__Testo fornito__
--------

// di Marcello Marinelli //
Premessa.
Sono un appassionato di vecchia data e sono cresciuto col ‘feticcio’ del vinile, anche perché non c’era modo di sentire in altro modo la musica, quindi all’industria musicale ho dato molto disponendo di una nutrita collezione di vinile, CD e musicassette. Ora le nove piattaforme musicali, spotify in primis offrono una sterminata offerta di musica. Il rischio è di “impazzire” per stare al passo delle nuove uscite e anche della musica già edita, perché è impresa sovraumana conoscere il “tutto”, si conosce sempre per approssimazione e parzialmente, ma è già tanto anche se non è tutto.
Le nuove tecnologie, nella modalità radio con l’algoritmo che decide il flusso sonoro se da una parte non favoriscono l’ascolto dell'”opera” nella sua interezza, dall’altra parte ti fanno “incontrare” casualmente musica che altrimenti, per limiti di tempo e di umana possibilità, non saresti riuscito ad incontrare. Allora metto da parte l’illusione del ‘tutto’ e mi lascio andare alla sorpresa dell’errare senza scopo e senza una logica precisa, affidandomi all’algoritmo che decide per me, mi lascio andare alla dittatura dell’algoritmo, l’unica dittatura che mi piace perché le sue selezioni fanno caso mio, visto che sono decise in base ai mie ascolti medi giornalieri.
L’algoritmo è pericoloso, ne sono consapevole, perché decide al posto tuo, ma siamo noi, perlomeno in musica, a farlo decidere al posto nostro e allora se il risultato è positivo, ben venga la delega alla proposta musicale. La modalità ‘radio’ favorisce la sorpresa perché non sai mai quale brano l’algoritmo ti sta per proporre e la sorpresa a volte è stimolante e non sai che brano stai ascoltando. Ti sforzi di capire chi suona cosa, ‘blind test’ (test alla cieca) e di individuare il brano e i musicisti. Difficilissimo test e quando quelle poche volte che indovino sono contento, perché pescando musica a ‘casaccio’ da tutte le discografie risulta proibitivo riconoscere ‘molto’ e forse la bellezza del jazz è che, per la sua natura espressiva fatta più che altro di improvvisazione e intrecci di collaborazioni di miriadi di musicisti, fa risultare ardua la decifrazione e al tempo stesso la rende anche più interessante, perché ogni ascolto è un nuovo ascolto. Mi arrendo alla modernità e, qualche volta, sacrifico l’opera per il flusso sonoro e cerco di godere di queste opportunità.

--------

__Righe fornite__

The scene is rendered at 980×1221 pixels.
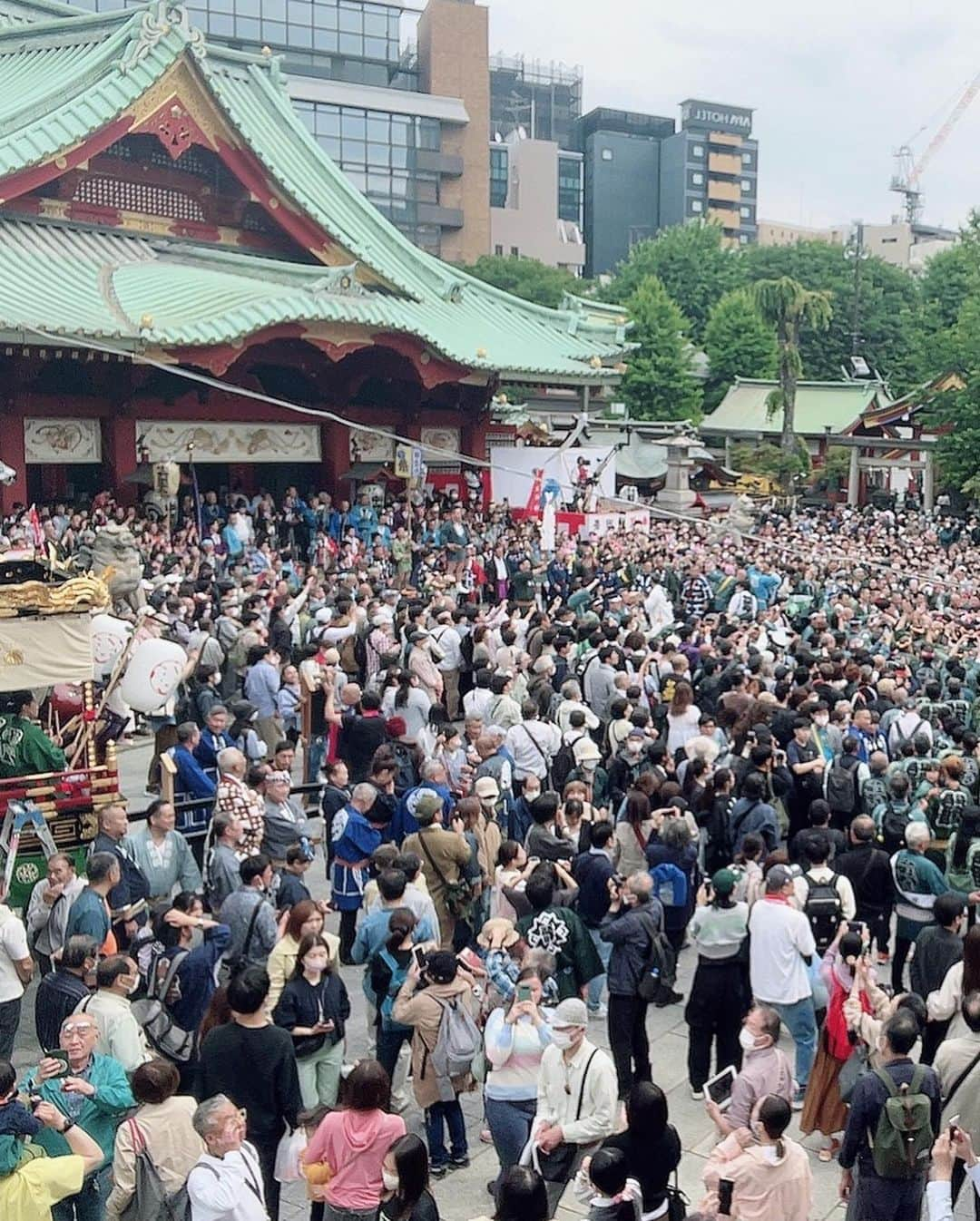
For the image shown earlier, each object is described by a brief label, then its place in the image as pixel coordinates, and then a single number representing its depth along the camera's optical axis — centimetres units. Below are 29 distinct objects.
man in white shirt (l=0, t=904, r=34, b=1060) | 612
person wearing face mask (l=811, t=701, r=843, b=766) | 976
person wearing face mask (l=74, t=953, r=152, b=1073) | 524
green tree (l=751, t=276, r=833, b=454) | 4412
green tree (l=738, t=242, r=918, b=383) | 5922
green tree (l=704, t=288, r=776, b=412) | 5375
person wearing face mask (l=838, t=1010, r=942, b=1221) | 496
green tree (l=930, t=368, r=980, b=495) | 3316
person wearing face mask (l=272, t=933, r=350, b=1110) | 565
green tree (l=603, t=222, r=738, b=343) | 6153
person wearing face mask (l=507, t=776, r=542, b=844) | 842
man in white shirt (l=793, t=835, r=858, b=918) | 677
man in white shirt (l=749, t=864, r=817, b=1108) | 632
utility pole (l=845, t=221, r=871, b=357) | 5817
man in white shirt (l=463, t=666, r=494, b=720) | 1034
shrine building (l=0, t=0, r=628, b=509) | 2020
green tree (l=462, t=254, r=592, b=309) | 6134
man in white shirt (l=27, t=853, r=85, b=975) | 653
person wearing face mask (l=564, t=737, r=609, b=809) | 946
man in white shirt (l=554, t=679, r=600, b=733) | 1002
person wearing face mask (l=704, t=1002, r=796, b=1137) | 534
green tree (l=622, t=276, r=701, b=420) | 4919
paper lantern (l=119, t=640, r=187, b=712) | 961
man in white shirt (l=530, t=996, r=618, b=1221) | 504
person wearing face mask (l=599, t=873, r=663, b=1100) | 646
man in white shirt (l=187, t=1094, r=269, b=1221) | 427
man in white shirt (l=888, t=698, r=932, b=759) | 1020
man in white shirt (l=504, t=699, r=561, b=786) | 946
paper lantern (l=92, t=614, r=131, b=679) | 986
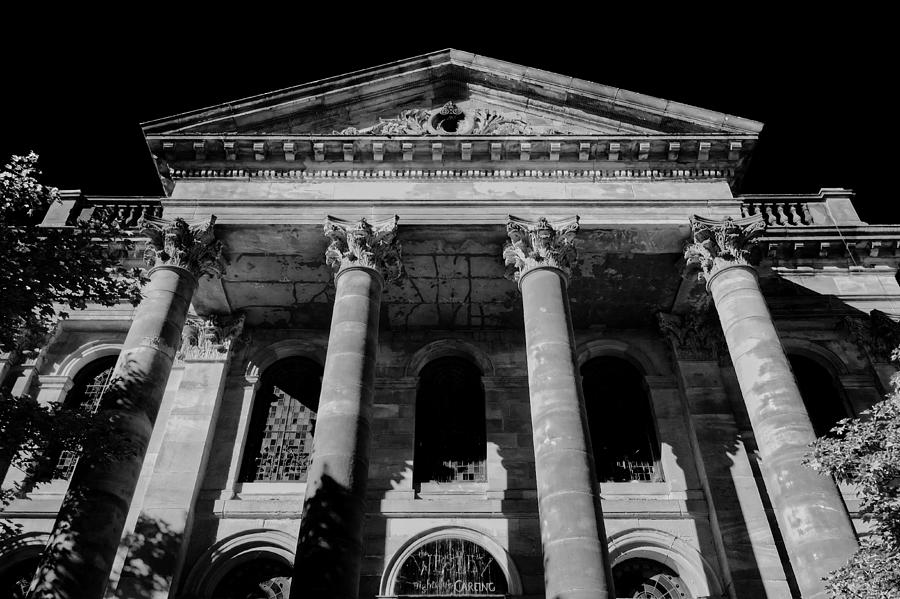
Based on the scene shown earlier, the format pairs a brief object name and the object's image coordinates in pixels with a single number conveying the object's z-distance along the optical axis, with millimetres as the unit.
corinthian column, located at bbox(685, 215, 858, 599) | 10289
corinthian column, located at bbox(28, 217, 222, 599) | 9859
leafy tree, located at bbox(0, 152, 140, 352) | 10141
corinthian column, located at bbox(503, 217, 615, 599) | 9812
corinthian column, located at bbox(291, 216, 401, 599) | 9805
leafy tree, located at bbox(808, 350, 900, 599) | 8578
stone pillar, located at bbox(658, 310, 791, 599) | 13453
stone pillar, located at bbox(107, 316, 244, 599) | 13625
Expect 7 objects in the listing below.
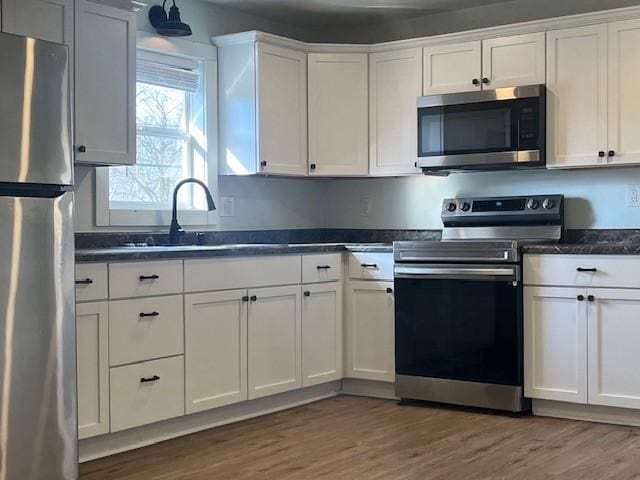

--------

__Serie di esercizi__
1 > Nel testo fornito, riscriva in forma più concisa il paragrafo che inizia con «Le nuove tecnologie, nella modalità radio», mantenendone i fatti principali.
2 > Prosegua il testo sull'ascolto musicale affidato all'algoritmo, riprendendo subito dopo la sua ultima frase.

__Risposte per punto__
1 > Nella modalità radio, l'algoritmo che decide il flusso sonoro non favorisce l'ascolto dell'opera nella sua interezza. Tuttavia fa incontrare per caso musica che altrimenti, per limiti di tempo e di umana possibilità, non si sarebbe incontrata. Per questo l'autore abbandona l'illusione di conoscere il «tutto» e si lascia andare alla sorpresa di un errare senza scopo. Si affida così alla «dittatura dell'algoritmo», l'unica che gli piaccia, perché le sue selezioni si basano sui suoi ascolti medi giornalieri e quindi gli si addicono.

2 >
Il mondo musicale è cambiato in maniera irreversibile, forse, e allora anche la fruizione è cambiata. L’idea per noi vecchi appassionati di non comprare più dischi è qualcosa di impensabile, ma le nuove generazioni che crescono col digitale fruiscono la musica in modo diverso e forse non sono più interessati all’opera del singolo artista, ma solo ad alcuni aspetti dell’artista e più interessati al ‘singolo’ che all’ ‘album, anche se virtuale. Il digitale, ed è qui l’aspetto negativo, considera la fruizione come ‘uso e getta’ perché la mole di offerta non favorisce il fermarsi troppo a lungo su ‘qualcosa’ e il rischio che si corre è la dispersione e la sovrabbondanza di stimoli e il rincorrere il ‘nuovo’ o il ‘non conosciuto’, rincorrendo illusoriamente il desiderio di onnipotenza omnicomprensiva e quindi i rischio dell’evanescenza. Siamo davanti all’incommensurabile musicale e a me fa girare la testa, ho le vertigini da conoscenza e da curiosità.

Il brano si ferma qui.